■ **Problem statement**: Would you reproduce the data below exactly, please, leaving out its images?

■ **Excerpts from a dataset**:
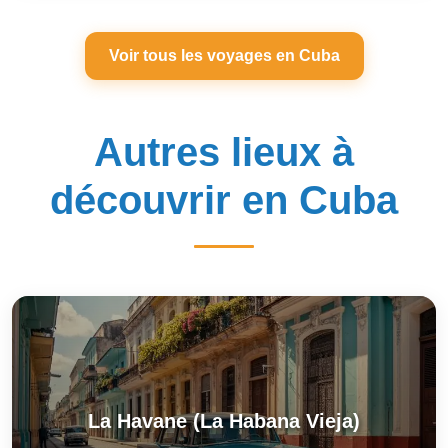
Voir tous les voyages en Cuba
Autres lieux à
découvrir en Cuba
La Havane (La Habana Vieja)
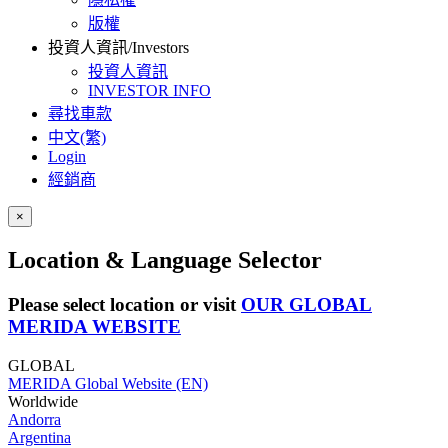
版權
投資人資訊/Investors
投資人資訊
INVESTOR INFO
尋找車款
中文(繁)
Login
經銷商
×
Location & Language Selector
Please select location or visit
OUR GLOBAL
MERIDA WEBSITE
GLOBAL
MERIDA Global Website (EN)
Worldwide
Andorra
Argentina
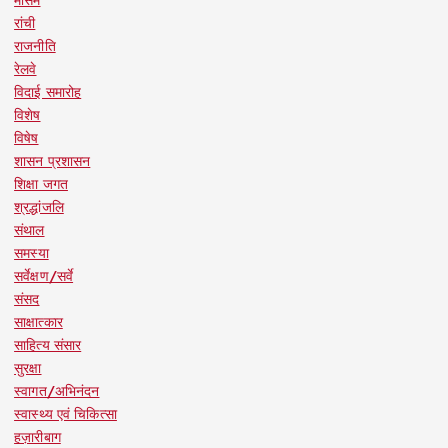
रांची
राजनीति
रेलवे
विदाई समारोह
विशेष
विषेष
शासन प्रशासन
शिक्षा जगत
श्रद्धांजलि
संथाल
समस्या
सर्वेक्षण/सर्वे
संसद
साक्षात्कार
साहित्य संसार
सुरक्षा
स्वागत/अभिनंदन
स्वास्थ्य एवं चिकित्सा
हज़ारीबाग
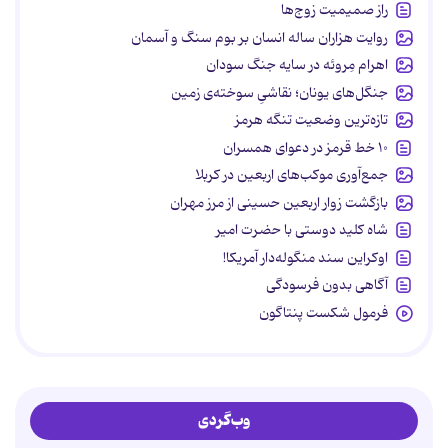
راز صمیمیت زوج‌ها
روایت هزاران ساله انسان بر بوم سنگ و آسمان
اهرام مِروئه در سایه جنگ سودان
جنگل‌های یونان؛ نقاشیِ سوخته‌ی زمین
تازه‌ترین وضعیت تنگه هرمز
۱۰ خط قرمز در دعوای همسران
جمع‌آوری موکب‌های اربعین در کربلا
بازگشت زوار اربعین حسینی از مرز مهران
شاه کلید دوستی با حضرت امیر
اوکراین سند منگوله‌دار آمریکا!
آگاهی بدون فرسودگی
فرمول شکست پنتاگون
وب‌گردی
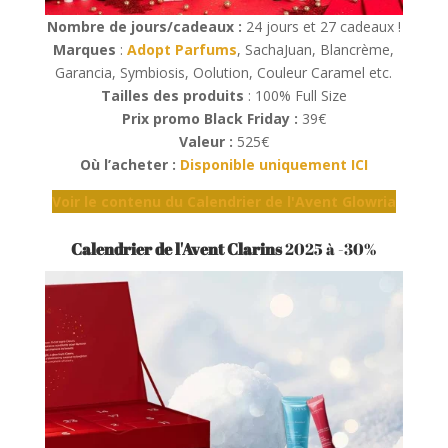
Nombre de jours/cadeaux :
24 jours et 27 cadeaux !
Marques
:
Adopt Parfums
, SachaJuan, Blancrème,
Garancia, Symbiosis, Oolution, Couleur Caramel etc.
Tailles des produits
: 100% Full Size
Prix promo Black Friday :
39€
Valeur :
525€
Où l’acheter :
Disponible uniquement ICI
Voir le contenu du Calendrier de l'Avent Glowria
Calendrier de l'Avent Clarins
2025 à -30%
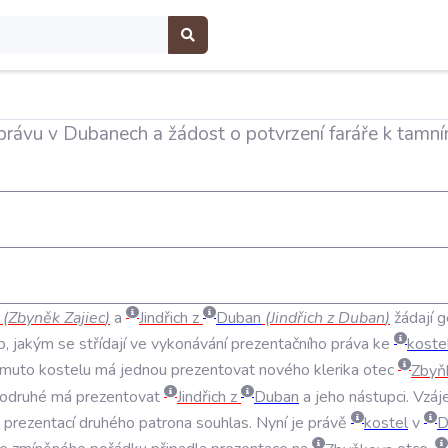
právu v Dubanech a žádost o potvrzení faráře k tamn
(
Zbyněk
Zajiec
)
a
Jindřich
z
Duban
(
Jindřich
z
Duban
)
žádají
g
b
,
jakým
se
střídají
ve
vykonávání
prezentačního
práva
ke
koste
omuto
kostelu
má
jednou
prezentovat
nového
klerika
otec
Zbyň
odruhé
má
prezentovat
Jindřich
z
Duban
a
jeho
nástupci
.
Vzáj
prezentací
druhého
patrona
souhlas
.
Nyní
je
právě
kostel
v
D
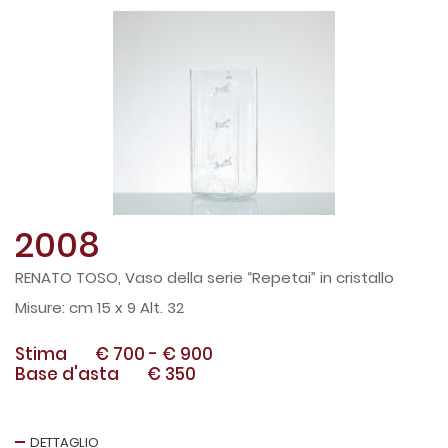
2008
RENATO TOSO, Vaso della serie “Repetai” in cristallo
cm 15 x 9 Alt. 32
Stima
€ 700
-
€ 900
Base d'asta
€ 350
DETTAGLIO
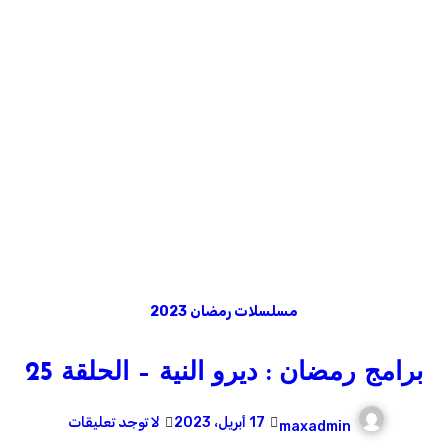
مسلسلات رمضان 2023
برامج رمضان : ديرو النية – الحلقة 25
17 أبريل، 2023
لا توجد تعليقات
maxadmin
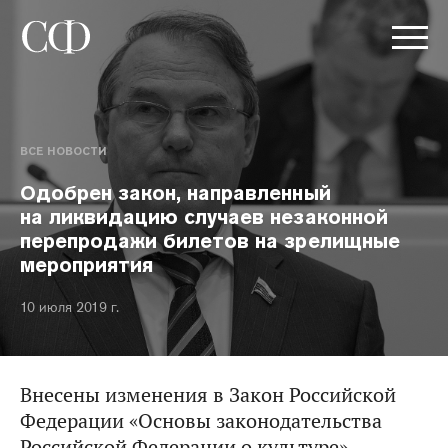
ВСЕ НОВОСТИ
Одобрен закон, направленный
на ликвидацию случаев незаконной
перепродажи билетов на зрелищные
мероприятия
10 июля 2019 г.
Внесены изменения в Закон Российской
Федерации «Основы законодательства
Российской Федерации о культуре».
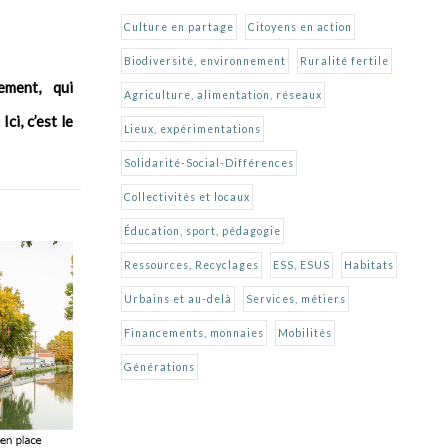
Culture en partage
Citoyens en action
Biodiversité, environnement
Ruralité fertile
ement, qui
Agriculture, alimentation, réseaux
ci, c’est le
Lieux, expérimentations
Solidarité-Social-Différences
Collectivités et locaux
Éducation, sport, pédagogie
Ressources, Recyclages
ESS, ESUS
Habitats
Urbains et au-delà
Services, métiers
Financements, monnaies
Mobilités
Générations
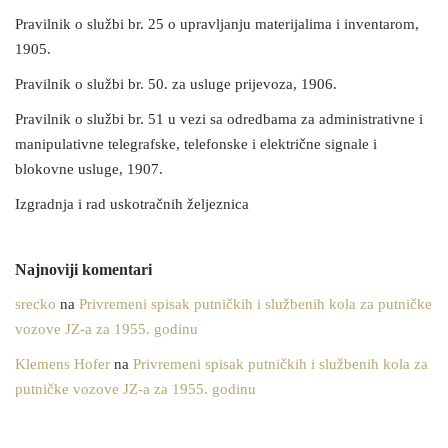
Pravilnik o službi br. 25 o upravljanju materijalima i inventarom,
1905.
Pravilnik o službi br. 50. za usluge prijevoza, 1906.
Pravilnik o službi br. 51 u vezi sa odredbama za administrativne i
manipulativne telegrafske, telefonske i električne signale i
blokovne usluge, 1907.
Izgradnja i rad uskotračnih željeznica
Najnoviji komentari
srecko
na
Privremeni spisak putničkih i službenih kola za putničke
vozove JZ-a za 1955. godinu
Klemens Hofer
na
Privremeni spisak putničkih i službenih kola za
putničke vozove JZ-a za 1955. godinu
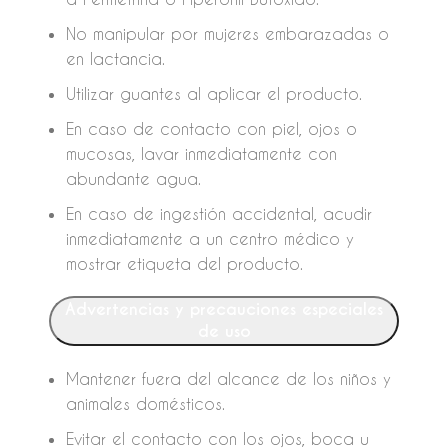
No manipular por mujeres embarazadas o
en lactancia.
Utilizar guantes al aplicar el producto.
En caso de contacto con piel, ojos o
mucosas, lavar inmediatamente con
abundante agua.
En caso de ingestión accidental, acudir
inmediatamente a un centro médico y
mostrar etiqueta del producto.
Advertencias y precauciones especiales
de uso
Mantener fuera del alcance de los niños y
animales domésticos.
Evitar el contacto con los ojos, boca u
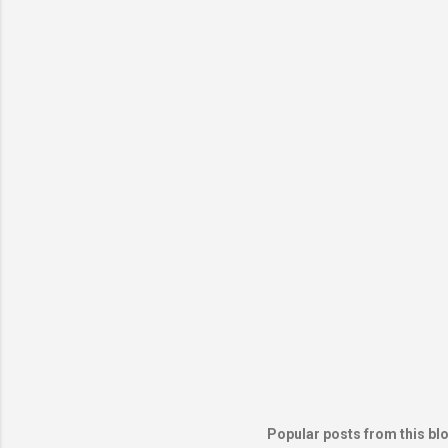
Popular posts from this bl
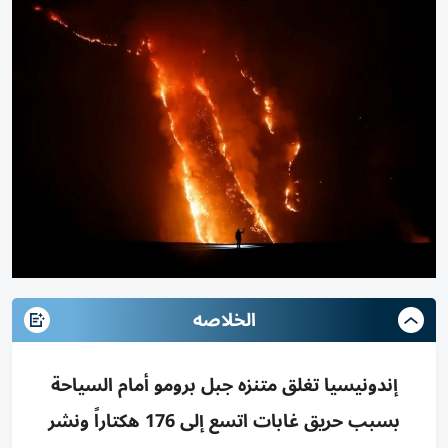
الخلاصه
إندونيسيا تغلق متنزه جبل برومو أمام السياحة
بسبب حريق غابات اتسع إلى 176 هكتاراً ونشر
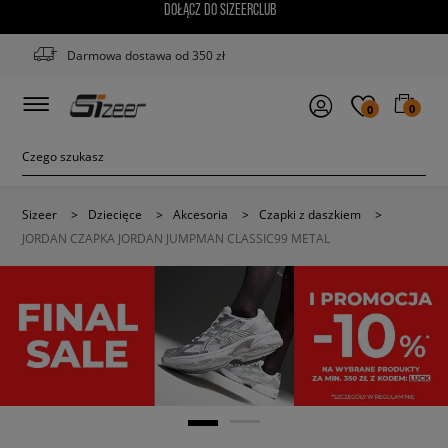
DOŁĄCZ DO SIZEERCLUB
Darmowa dostawa od 350 zł
0
0
Sizeer
>
Dziecięce
>
Akcesoria
>
Czapki z daszkiem
>
JORDAN CZAPKA JORDAN JUMPMAN CLASSIC99 METAL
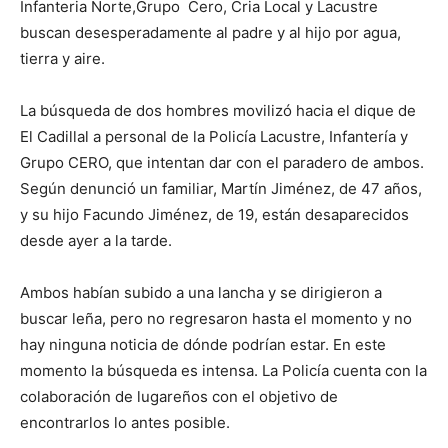
Infanteria Norte,Grupo Cero, Cria Local y Lacustre
buscan desesperadamente al padre y al hijo por agua,
tierra y aire.
La búsqueda de dos hombres movilizó hacia el dique de
El Cadillal a personal de la Policía Lacustre, Infantería y
Grupo CERO, que intentan dar con el paradero de ambos.
Según denunció un familiar, Martín Jiménez, de 47 años,
y su hijo Facundo Jiménez, de 19, están desaparecidos
desde ayer a la tarde.
Ambos habían subido a una lancha y se dirigieron a
buscar leña, pero no regresaron hasta el momento y no
hay ninguna noticia de dónde podrían estar. En este
momento la búsqueda es intensa. La Policía cuenta con la
colaboración de lugareños con el objetivo de
encontrarlos lo antes posible.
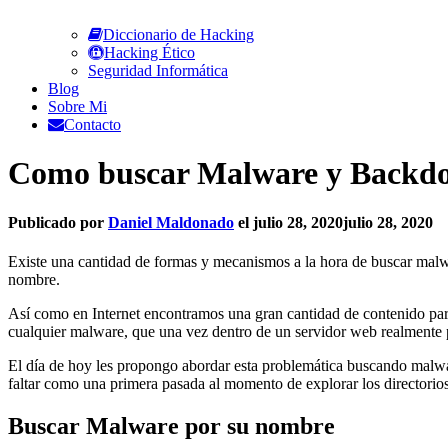
Diccionario de Hacking
Hacking Ético
Seguridad Informática
Blog
Sobre Mi
Contacto
Como buscar Malware y Backdo
Publicado por
Daniel Maldonado
el
julio 28, 2020
julio 28, 2020
Existe una cantidad de formas y mecanismos a la hora de buscar malw
nombre.
Así como en Internet encontramos una gran cantidad de contenido par
cualquier malware, que una vez dentro de un servidor web realmente
El día de hoy les propongo abordar esta problemática buscando malw
faltar como una primera pasada al momento de explorar los directorios
Buscar Malware por su nombre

■ **Result of this exercise**:
Voir tous les voyages en Cuba
Autres lieux à
découvrir en Cuba
La Havane (La Habana Vieja)
版權
投資人資訊/Investors
投資人資訊
INVESTOR INFO
尋找車款
中文(繁)
Login
經銷商
×
Location & Language Selector
Please select location or visit
OUR GLOBAL
MERIDA WEBSITE
GLOBAL
MERIDA Global Website (EN)
Worldwide
Andorra
Argentina
रांची
राजनीति
रेलवे
विदाई समारोह
विशेष
विषेष
शासन प्रशासन
शिक्षा जगत
श्रद्धांजलि
संथाल
समस्या
सर्वेक्षण/सर्वे
संसद
साक्षात्कार
साहित्य संसार
सुरक्षा
स्वागत/अभिनंदन
स्वास्थ्य एवं चिकित्सा
हज़ारीबाग
راز صمیمیت زوج‌ها
روایت هزاران ساله انسان بر بوم سنگ و آسمان
اهرام مِروئه در سایه جنگ سودان
جنگل‌های یونان؛ نقاشیِ سوخته‌ی زمین
تازه‌ترین وضعیت تنگه هرمز
۱۰ خط قرمز در دعوای همسران
جمع‌آوری موکب‌های اربعین در کربلا
بازگشت زوار اربعین حسینی از مرز مهران
شاه کلید دوستی با حضرت امیر
اوکراین سند منگوله‌دار آمریکا!
آگاهی بدون فرسودگی
فرمول شکست پنتاگون
وب‌گردی
Nombre de jours/cadeaux :
24 jours et 27 cadeaux !
Marques
:
Adopt Parfums
, SachaJuan, Blancrème,
Garancia, Symbiosis, Oolution, Couleur Caramel etc.
Tailles des produits
: 100% Full Size
Prix promo Black Friday :
39€
Valeur :
525€
Où l’acheter :
Disponible uniquement ICI
Voir le contenu du Calendrier de l'Avent Glowria
Calendrier de l'Avent Clarins
2025 à -30%
právu v Dubanech a žádost o potvrzení faráře k tamn
(
Zbyněk
Zajiec
)
a
Jindřich
z
Duban
(
Jindřich
z
Duban
)
žádají
g
b
,
jakým
se
střídají
ve
vykonávání
prezentačního
práva
ke
koste
omuto
kostelu
má
jednou
prezentovat
nového
klerika
otec
Zbyň
odruhé
má
prezentovat
Jindřich
z
Duban
a
jeho
nástupci
.
Vzáj
prezentací
druhého
patrona
souhlas
.
Nyní
je
právě
kostel
v
D
2008
RENATO TOSO, Vaso della serie “Repetai” in cristallo
cm 15 x 9 Alt. 32
Stima
€ 700
-
€ 900
Base d'asta
€ 350
DETTAGLIO
مسلسلات رمضان 2023
برامج رمضان : ديرو النية – الحلقة 25
17 أبريل، 2023
لا توجد تعليقات
maxadmin
ВСЕ НОВОСТИ
Одобрен закон, направленный
на ликвидацию случаев незаконной
перепродажи билетов на зрелищные
мероприятия
10 июля 2019 г.
Внесены изменения в Закон Российской
Федерации «Основы законодательства
Российской Федерации о культуре».
Culture en partage
Citoyens en action
Biodiversité, environnement
Ruralité fertile
ement, qui
Agriculture, alimentation, réseaux
ci, c’est le
Lieux, expérimentations
Solidarité-Social-Différences
Collectivités et locaux
Éducation, sport, pédagogie
Ressources, Recyclages
ESS, ESUS
Habitats
Urbains et au-delà
Services, métiers
Financements, monnaies
Mobilités
Générations
Pravilnik o službi br. 25 o upravljanju materijalima i inventarom,
1905.
Pravilnik o službi br. 50. za usluge prijevoza, 1906.
Pravilnik o službi br. 51 u vezi sa odredbama za administrativne i
manipulativne telegrafske, telefonske i električne signale i
blokovne usluge, 1907.
Izgradnja i rad uskotračnih željeznica
Najnoviji komentari
srecko
na
Privremeni spisak putničkih i službenih kola za putničke
vozove JZ-a za 1955. godinu
Klemens Hofer
na
Privremeni spisak putničkih i službenih kola za
putničke vozove JZ-a za 1955. godinu
No manipular por mujeres embarazadas o
en lactancia.
Utilizar guantes al aplicar el producto.
En caso de contacto con piel, ojos o
mucosas, lavar inmediatamente con
abundante agua.
En caso de ingestión accidental, acudir
inmediatamente a un centro médico y
mostrar etiqueta del producto.
Advertencias y precauciones especiales
de uso
Mantener fuera del alcance de los niños y
animales domésticos.
Evitar el contacto con los ojos, boca u
Popular posts from this bl
الخلاصه
إندونيسيا تغلق متنزه جبل برومو أمام السياحة
بسبب حريق غابات اتسع إلى 176 هكتاراً ونشر
DOŁĄCZ DO SIZEERCLUB
Darmowa dostawa od 350 zł
0
0
Sizeer
>
Dziecięce
>
Akcesoria
>
Czapki z daszkiem
>
JORDAN CZAPKA JORDAN JUMPMAN CLASSIC99 METAL
Infanteria Norte,Grupo Cero, Cria Local y Lacustre
buscan desesperadamente al padre y al hijo por agua,
tierra y aire.
La búsqueda de dos hombres movilizó hacia el dique de
El Cadillal a personal de la Policía Lacustre, Infantería y
Grupo CERO, que intentan dar con el paradero de ambos.
Según denunció un familiar, Martín Jiménez, de 47 años,
y su hijo Facundo Jiménez, de 19, están desaparecidos
desde ayer a la tarde.
Ambos habían subido a una lancha y se dirigieron a
buscar leña, pero no regresaron hasta el momento y no
hay ninguna noticia de dónde podrían estar. En este
momento la búsqueda es intensa. La Policía cuenta con la
colaboración de lugareños con el objetivo de
encontrarlos lo antes posible.
Diccionario de Hacking
Hacking Ético
Seguridad Informática
Blog
Sobre Mi
Contacto
Como buscar Malware y Backdo
Publicado por
Daniel Maldonado
el
julio 28, 2020
julio 28, 2020
Existe una cantidad de formas y mecanismos a la hora de buscar malw
nombre.
Así como en Internet encontramos una gran cantidad de contenido par
cualquier malware, que una vez dentro de un servidor web realmente
El día de hoy les propongo abordar esta problemática buscando malw
faltar como una primera pasada al momento de explorar los directorios
Buscar Malware por su nombre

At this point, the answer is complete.